**Work task**
Please write out exactly the lines of the data below from the line holding "left shoulder: (602, 907, -14)" through the line holding "right ankle: (886, 1535, 15)", and leave out the rest.

*** Entries supplied Section Begins ***

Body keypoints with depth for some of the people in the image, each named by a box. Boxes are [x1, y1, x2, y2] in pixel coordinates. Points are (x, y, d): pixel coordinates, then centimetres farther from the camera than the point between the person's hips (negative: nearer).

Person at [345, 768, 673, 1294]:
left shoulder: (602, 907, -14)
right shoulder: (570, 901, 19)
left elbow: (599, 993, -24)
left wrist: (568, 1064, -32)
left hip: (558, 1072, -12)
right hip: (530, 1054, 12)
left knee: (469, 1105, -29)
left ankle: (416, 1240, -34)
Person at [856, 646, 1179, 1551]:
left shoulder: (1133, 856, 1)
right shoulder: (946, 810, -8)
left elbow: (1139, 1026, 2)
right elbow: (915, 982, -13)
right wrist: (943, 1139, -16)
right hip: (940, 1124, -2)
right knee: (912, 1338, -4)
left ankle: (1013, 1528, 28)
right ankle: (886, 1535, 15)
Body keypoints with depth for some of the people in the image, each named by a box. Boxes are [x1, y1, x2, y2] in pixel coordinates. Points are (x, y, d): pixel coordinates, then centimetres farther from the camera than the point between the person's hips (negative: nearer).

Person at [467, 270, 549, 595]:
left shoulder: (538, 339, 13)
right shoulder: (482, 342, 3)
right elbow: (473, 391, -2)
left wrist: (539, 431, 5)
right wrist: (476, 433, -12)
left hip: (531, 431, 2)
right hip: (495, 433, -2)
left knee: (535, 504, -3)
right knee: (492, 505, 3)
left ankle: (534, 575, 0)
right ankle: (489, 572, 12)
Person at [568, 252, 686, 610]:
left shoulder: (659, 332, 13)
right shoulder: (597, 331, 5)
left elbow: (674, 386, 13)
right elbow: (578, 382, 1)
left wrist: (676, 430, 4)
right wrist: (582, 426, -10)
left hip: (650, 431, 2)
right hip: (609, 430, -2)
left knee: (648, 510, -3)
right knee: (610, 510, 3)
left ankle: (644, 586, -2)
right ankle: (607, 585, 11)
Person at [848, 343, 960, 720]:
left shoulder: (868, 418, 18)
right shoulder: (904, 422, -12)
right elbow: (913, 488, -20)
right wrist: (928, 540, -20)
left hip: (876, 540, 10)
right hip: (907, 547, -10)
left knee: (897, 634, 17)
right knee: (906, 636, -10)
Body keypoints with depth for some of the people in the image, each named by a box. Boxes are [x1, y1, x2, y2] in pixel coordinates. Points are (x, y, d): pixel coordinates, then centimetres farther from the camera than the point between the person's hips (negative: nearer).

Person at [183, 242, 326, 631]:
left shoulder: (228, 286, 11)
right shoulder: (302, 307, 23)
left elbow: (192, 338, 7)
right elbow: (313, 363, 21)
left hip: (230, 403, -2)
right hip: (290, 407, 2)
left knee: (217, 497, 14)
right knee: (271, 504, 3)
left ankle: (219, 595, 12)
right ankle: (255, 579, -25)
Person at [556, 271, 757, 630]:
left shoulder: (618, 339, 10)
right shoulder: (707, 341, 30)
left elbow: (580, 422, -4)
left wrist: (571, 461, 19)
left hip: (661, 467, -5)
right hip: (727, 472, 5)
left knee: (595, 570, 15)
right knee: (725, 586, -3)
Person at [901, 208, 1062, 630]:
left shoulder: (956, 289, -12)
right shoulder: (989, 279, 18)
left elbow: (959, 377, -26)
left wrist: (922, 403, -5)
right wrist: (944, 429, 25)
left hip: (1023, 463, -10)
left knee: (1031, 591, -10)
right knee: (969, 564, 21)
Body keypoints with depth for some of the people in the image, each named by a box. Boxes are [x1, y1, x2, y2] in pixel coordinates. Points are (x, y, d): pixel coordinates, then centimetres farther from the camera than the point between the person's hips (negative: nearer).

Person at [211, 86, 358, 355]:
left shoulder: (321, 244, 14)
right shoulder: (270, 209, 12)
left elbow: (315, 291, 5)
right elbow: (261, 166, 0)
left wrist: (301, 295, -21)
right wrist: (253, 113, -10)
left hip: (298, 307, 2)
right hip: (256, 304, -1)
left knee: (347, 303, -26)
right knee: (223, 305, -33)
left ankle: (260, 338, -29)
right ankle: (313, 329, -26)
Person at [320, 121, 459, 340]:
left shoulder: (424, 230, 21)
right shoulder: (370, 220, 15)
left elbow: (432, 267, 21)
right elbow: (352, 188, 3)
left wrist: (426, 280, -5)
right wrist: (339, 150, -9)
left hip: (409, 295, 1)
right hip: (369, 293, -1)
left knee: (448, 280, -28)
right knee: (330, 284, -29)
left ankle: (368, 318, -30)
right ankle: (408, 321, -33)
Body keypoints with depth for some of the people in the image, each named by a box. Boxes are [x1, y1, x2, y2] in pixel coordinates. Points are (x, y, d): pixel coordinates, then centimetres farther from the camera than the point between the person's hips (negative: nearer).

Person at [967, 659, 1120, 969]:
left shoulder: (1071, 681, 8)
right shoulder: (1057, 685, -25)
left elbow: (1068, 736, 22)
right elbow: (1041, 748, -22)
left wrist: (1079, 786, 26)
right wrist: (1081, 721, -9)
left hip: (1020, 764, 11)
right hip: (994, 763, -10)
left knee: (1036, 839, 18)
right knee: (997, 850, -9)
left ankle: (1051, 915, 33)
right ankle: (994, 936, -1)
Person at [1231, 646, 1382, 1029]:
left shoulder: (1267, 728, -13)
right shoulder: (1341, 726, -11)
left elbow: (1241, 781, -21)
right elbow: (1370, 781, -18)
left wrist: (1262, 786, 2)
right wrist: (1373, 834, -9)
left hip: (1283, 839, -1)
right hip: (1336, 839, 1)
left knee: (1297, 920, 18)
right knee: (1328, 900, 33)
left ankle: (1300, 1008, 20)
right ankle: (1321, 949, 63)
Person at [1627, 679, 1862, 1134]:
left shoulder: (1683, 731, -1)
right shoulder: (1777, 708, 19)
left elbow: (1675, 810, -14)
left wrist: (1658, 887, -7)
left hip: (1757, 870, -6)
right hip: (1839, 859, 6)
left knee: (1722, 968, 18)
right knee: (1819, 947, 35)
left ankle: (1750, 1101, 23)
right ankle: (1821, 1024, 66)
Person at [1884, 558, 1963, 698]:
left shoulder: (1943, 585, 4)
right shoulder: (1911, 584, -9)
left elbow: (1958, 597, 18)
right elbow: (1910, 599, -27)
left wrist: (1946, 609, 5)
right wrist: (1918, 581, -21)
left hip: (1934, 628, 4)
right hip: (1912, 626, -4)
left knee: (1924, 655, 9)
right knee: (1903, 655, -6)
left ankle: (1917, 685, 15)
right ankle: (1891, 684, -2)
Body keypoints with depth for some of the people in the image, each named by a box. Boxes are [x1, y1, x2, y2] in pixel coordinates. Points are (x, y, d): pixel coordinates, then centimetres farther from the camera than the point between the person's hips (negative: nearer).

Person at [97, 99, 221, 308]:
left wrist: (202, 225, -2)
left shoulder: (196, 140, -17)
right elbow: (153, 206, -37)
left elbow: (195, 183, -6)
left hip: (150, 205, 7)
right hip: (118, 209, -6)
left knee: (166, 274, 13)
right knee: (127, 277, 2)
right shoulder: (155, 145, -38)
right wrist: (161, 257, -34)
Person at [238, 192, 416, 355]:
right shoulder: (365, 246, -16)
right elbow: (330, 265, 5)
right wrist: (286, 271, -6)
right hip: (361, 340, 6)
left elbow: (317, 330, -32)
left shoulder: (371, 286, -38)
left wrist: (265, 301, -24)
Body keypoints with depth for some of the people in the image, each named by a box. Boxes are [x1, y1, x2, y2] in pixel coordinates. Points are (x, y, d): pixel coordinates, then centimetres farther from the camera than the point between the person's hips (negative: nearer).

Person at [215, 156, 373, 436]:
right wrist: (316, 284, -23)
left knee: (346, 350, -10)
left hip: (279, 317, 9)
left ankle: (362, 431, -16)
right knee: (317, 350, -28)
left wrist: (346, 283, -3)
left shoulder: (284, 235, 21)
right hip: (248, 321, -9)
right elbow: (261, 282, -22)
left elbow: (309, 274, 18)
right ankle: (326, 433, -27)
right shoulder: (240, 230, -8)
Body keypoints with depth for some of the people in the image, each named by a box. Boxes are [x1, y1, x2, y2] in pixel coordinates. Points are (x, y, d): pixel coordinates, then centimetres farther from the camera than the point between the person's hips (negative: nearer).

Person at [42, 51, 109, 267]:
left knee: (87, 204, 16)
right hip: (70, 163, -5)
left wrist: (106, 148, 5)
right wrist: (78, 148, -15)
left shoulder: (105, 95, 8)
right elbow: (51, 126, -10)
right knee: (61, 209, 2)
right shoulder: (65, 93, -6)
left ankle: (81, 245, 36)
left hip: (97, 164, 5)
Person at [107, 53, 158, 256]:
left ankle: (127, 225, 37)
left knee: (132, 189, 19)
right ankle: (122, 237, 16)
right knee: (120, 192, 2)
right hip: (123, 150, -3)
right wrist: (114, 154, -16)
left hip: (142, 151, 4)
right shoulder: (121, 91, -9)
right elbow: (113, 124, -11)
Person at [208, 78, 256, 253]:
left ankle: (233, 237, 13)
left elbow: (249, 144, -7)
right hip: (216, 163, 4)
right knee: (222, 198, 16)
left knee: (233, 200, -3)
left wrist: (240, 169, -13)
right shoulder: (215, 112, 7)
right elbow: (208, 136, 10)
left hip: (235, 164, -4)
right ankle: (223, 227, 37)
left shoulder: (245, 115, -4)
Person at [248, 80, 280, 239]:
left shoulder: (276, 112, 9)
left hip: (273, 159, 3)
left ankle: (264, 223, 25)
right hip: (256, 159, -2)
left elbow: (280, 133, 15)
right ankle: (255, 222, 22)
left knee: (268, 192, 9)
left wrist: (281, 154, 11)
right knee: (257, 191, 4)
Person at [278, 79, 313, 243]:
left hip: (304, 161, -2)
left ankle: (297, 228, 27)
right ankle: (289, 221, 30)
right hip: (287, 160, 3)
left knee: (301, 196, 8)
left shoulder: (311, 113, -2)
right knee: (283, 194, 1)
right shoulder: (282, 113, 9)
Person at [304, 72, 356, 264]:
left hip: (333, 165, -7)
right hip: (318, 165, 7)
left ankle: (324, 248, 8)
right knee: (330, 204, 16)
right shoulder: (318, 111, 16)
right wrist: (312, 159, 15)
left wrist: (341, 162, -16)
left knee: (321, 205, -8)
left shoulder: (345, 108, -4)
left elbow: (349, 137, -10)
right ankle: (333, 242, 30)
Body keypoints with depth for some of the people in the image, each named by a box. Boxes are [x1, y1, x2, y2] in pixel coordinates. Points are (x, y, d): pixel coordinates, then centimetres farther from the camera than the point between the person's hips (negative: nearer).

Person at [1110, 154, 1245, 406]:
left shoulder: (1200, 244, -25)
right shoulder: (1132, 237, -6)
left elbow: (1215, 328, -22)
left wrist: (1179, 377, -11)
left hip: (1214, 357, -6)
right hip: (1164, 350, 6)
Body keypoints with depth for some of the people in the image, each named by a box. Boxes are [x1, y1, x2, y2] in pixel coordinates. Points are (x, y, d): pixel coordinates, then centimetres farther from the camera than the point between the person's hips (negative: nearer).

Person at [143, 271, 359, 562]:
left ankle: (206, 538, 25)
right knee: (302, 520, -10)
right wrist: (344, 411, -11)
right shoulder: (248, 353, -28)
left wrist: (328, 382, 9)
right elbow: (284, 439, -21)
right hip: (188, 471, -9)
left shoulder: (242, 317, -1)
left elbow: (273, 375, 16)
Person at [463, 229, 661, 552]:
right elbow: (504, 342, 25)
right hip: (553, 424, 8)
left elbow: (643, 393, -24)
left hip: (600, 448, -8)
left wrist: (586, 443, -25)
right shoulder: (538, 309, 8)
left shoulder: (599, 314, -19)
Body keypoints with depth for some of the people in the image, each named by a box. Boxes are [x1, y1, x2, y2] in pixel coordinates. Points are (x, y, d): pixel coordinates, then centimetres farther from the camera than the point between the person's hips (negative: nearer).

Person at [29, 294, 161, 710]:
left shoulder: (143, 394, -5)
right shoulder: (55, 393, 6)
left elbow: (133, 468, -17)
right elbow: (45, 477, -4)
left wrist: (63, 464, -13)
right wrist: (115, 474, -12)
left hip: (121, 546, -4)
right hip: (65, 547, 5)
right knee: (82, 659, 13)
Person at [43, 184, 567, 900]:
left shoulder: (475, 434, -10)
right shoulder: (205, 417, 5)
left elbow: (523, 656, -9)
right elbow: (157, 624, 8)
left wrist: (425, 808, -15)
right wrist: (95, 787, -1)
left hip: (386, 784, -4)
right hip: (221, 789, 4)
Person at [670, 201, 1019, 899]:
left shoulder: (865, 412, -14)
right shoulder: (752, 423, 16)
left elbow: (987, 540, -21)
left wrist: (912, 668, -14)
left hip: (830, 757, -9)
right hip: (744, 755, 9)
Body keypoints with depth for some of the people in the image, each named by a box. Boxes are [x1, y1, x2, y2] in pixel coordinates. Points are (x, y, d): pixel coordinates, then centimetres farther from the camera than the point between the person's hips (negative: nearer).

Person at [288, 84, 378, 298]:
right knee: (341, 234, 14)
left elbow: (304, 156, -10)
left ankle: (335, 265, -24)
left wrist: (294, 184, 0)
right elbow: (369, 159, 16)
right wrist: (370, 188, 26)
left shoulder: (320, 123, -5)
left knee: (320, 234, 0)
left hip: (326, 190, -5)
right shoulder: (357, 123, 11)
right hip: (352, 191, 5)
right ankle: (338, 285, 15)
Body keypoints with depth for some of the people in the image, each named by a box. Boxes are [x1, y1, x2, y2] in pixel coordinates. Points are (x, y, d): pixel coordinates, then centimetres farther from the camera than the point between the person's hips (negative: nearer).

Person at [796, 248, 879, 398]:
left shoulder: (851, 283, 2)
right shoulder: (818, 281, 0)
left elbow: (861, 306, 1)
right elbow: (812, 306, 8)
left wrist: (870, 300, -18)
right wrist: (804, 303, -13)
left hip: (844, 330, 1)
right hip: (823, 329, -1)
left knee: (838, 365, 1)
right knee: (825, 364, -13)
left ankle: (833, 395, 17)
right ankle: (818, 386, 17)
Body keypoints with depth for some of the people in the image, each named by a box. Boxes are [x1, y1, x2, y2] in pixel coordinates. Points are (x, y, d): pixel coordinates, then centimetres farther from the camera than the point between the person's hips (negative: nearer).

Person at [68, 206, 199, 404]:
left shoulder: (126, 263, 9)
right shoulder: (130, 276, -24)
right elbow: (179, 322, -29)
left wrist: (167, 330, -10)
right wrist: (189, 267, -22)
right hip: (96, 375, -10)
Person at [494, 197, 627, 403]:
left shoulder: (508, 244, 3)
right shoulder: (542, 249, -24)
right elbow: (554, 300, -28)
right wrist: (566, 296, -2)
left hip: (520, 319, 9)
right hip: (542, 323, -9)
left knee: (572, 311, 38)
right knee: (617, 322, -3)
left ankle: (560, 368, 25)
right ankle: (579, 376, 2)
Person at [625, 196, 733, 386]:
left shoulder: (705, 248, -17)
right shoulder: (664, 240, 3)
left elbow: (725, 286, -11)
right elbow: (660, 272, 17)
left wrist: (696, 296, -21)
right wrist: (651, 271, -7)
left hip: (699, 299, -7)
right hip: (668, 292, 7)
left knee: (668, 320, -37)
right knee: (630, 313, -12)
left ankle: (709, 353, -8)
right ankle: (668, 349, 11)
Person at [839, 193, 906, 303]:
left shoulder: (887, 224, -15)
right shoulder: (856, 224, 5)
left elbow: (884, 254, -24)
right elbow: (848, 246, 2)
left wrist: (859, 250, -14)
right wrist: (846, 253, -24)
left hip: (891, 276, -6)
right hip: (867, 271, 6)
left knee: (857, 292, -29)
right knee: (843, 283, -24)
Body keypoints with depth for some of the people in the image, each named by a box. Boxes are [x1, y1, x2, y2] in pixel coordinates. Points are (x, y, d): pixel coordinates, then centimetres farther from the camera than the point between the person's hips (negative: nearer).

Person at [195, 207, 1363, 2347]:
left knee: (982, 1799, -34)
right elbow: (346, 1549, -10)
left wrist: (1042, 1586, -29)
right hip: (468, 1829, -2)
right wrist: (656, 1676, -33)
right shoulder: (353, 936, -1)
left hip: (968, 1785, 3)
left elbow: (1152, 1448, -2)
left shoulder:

*** Entries supplied Section Ends ***

**Response for this exercise**
left shoulder: (602, 907, -14)
right shoulder: (570, 901, 19)
left elbow: (599, 993, -24)
left wrist: (568, 1064, -32)
left hip: (558, 1072, -12)
right hip: (530, 1054, 12)
left knee: (469, 1105, -29)
left ankle: (416, 1240, -34)
Person at [856, 646, 1179, 1551]:
left shoulder: (1133, 856, 1)
right shoulder: (946, 810, -8)
left elbow: (1139, 1026, 2)
right elbow: (915, 982, -13)
right wrist: (943, 1139, -16)
right hip: (940, 1124, -2)
right knee: (912, 1338, -4)
left ankle: (1013, 1528, 28)
right ankle: (886, 1535, 15)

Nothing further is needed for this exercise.